What is being asked –
Count how many lines in the material below contain the string "sketchPlane", treating uppercase and lowercase as different, and give only the number.

Dataset rows –
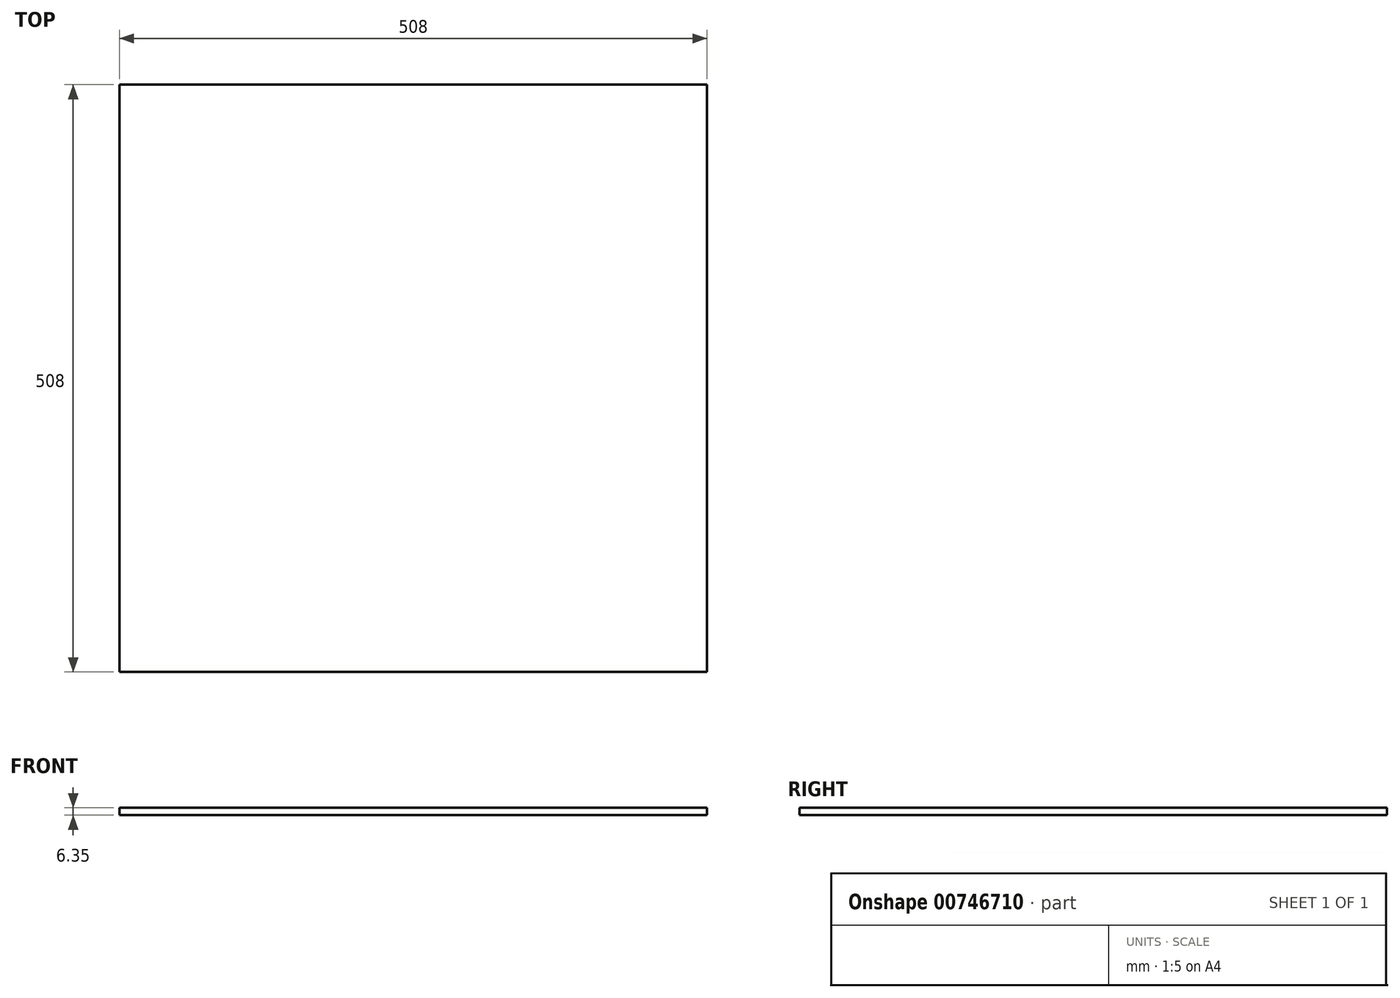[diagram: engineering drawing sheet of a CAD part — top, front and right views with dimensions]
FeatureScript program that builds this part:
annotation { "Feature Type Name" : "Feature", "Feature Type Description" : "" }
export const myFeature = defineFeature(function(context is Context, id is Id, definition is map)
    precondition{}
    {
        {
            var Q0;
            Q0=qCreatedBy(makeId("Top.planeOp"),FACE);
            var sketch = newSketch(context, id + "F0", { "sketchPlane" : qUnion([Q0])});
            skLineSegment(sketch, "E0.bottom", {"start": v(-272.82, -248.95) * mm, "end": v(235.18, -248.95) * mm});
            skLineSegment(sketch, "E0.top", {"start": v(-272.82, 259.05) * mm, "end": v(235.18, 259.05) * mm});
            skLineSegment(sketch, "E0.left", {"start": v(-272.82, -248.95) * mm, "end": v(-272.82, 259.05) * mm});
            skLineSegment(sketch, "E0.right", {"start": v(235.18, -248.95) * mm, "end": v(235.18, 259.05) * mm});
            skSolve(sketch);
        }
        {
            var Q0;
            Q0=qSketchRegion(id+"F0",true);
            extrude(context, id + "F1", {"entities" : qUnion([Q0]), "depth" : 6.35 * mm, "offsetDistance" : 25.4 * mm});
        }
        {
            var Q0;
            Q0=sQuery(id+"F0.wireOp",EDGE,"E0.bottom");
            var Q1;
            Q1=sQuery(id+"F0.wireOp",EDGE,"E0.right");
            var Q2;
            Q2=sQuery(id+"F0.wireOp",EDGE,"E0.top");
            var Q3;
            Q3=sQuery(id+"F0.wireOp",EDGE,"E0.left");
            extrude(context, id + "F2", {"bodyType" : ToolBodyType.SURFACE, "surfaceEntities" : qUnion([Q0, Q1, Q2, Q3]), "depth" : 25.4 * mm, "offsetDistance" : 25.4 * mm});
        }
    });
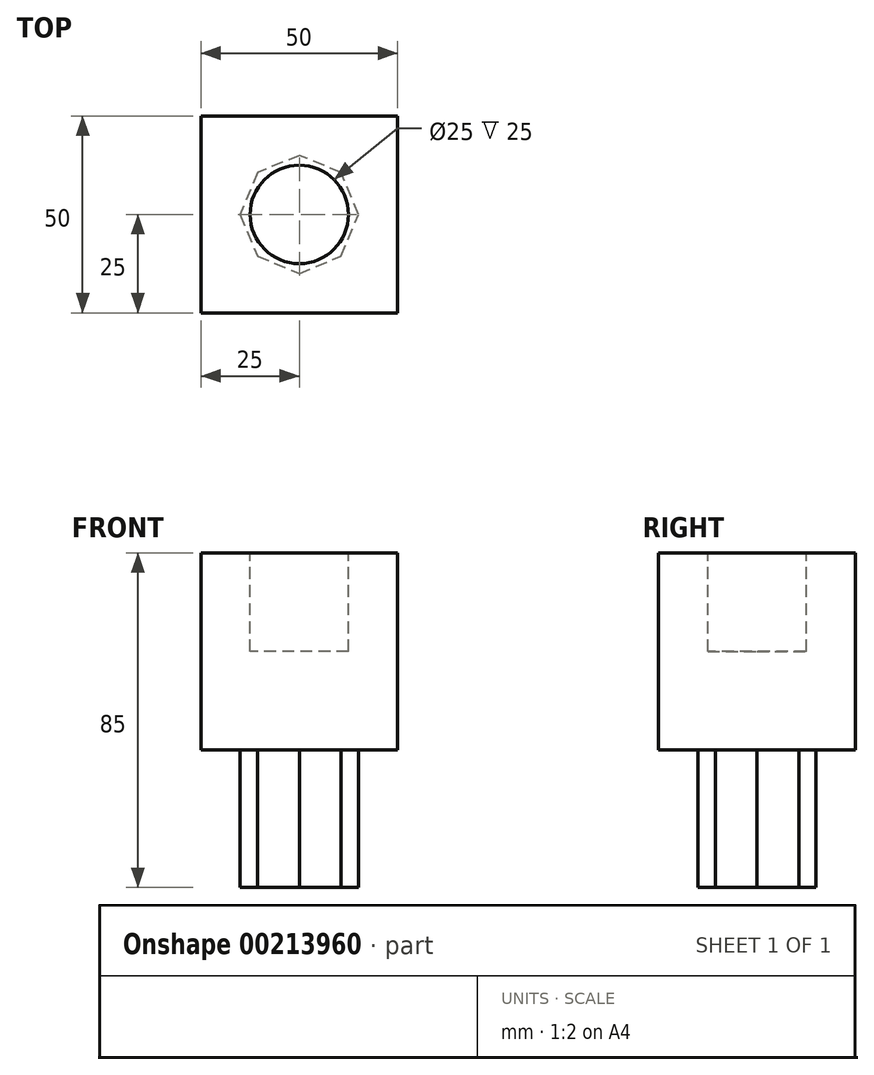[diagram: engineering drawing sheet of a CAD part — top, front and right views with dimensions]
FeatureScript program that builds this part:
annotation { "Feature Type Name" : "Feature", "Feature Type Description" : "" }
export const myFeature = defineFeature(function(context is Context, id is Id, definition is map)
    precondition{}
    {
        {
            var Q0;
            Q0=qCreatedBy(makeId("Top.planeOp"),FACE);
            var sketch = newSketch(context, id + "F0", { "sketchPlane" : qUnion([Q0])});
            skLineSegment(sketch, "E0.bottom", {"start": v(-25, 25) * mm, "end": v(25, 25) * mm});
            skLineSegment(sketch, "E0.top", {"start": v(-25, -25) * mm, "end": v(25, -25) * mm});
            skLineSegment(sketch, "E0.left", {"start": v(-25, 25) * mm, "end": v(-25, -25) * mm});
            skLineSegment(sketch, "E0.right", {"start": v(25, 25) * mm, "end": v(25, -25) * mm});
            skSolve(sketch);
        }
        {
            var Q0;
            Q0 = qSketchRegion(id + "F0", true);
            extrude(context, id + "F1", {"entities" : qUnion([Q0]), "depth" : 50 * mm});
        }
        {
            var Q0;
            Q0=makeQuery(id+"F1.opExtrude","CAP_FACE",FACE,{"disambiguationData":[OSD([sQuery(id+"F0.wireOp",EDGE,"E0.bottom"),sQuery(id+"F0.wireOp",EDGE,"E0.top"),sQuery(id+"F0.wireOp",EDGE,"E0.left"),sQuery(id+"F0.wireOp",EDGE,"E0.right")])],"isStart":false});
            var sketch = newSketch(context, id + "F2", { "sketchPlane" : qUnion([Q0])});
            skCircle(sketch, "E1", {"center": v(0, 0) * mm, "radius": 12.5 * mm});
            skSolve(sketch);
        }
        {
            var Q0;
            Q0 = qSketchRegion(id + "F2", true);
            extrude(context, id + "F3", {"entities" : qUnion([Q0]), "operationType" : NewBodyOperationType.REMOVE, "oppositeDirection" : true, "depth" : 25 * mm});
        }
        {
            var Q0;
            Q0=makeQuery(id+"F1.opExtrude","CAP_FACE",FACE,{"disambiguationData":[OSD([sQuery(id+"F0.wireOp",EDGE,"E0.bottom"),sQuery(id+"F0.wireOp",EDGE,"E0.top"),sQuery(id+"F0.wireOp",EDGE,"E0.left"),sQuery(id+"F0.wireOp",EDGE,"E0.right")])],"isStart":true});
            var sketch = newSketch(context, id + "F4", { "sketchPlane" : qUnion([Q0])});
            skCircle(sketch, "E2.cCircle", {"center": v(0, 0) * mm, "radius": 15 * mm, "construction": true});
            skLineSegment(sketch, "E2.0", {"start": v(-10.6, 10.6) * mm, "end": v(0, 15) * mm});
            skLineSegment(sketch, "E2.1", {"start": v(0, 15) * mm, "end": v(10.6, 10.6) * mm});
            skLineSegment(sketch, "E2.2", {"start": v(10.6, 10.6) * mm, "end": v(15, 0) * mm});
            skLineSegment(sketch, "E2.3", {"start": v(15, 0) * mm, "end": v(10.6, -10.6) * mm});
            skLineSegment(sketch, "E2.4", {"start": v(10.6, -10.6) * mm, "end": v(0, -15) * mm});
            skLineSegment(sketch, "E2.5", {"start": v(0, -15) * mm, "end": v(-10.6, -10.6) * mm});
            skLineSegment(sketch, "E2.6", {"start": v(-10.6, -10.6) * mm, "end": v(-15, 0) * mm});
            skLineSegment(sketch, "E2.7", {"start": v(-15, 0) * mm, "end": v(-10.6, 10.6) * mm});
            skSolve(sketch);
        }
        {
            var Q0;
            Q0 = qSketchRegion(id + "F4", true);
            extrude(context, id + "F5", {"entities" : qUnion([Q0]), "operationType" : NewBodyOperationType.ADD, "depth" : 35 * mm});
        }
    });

Full response –
4